For CISOs, the real maturity test is not whether a false positive occurs. False positives are inevitable. The maturity test is whether the organization can:

• detect the scope quickly,
• validate the technical evidence,
• distinguish a vendor-side detection error from a real compromise,
• restore trust without weakening security controls,
• communicate clearly to IT, SOC, management, and business stakeholders.

The DigiCert / Defender incident shows why advanced hunting, certificate inventory, change tracking, and clear SOC playbooks are no longer optional. They are core elements of operational cyber resilience.

Final CISO Takeaway

A trusted root certificate being flagged as malware is not just an antivirus issue. It is a trust-chain incident, a SOC-noise incident, and a governance incident.

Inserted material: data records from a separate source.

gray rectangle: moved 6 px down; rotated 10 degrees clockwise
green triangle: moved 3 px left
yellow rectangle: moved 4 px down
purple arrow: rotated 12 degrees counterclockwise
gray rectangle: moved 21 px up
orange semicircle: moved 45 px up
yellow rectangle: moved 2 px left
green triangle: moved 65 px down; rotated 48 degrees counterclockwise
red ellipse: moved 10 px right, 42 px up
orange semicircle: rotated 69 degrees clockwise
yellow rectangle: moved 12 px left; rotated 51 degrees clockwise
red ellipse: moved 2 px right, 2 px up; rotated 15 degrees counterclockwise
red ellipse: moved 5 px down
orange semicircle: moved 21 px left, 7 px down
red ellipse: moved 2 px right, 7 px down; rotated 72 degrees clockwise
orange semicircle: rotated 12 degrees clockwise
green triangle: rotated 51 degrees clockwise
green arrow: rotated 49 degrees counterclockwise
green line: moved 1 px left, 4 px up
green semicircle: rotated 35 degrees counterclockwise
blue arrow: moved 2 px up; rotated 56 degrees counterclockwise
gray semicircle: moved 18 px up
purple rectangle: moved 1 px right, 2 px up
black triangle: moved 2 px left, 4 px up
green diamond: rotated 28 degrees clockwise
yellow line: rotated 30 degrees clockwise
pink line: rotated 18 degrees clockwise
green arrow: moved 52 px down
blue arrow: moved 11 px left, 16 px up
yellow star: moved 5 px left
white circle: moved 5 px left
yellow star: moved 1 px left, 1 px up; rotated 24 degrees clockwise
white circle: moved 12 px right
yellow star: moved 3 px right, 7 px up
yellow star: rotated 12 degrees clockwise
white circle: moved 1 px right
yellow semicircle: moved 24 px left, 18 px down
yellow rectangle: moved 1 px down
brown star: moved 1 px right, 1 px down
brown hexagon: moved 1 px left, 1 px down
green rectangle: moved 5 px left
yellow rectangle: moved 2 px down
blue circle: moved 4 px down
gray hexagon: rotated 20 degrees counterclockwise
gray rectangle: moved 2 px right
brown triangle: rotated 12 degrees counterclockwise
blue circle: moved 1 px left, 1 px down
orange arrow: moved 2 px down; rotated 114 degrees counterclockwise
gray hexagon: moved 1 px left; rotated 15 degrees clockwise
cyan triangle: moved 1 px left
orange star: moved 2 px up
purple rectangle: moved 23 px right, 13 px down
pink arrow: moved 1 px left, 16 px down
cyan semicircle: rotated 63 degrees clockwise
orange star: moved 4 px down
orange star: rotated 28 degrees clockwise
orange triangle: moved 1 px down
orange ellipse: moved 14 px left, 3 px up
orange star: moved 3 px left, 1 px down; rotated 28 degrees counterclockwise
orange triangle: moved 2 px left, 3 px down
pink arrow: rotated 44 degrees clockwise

The best response is disciplined: verify the Defender intelligence version, validate the certificate thumbprints, hunt for registry restoration events, review quarantine actions, avoid unnecessary permanent exclusions, and document the case as a false positive only after evidence supports that conclusion.

Security teams should treat this as a useful exercise in one of the most important operational principles in cybersecurity:

Not every severe alert is a severe incident — but every severe alert deserves a structured investigation.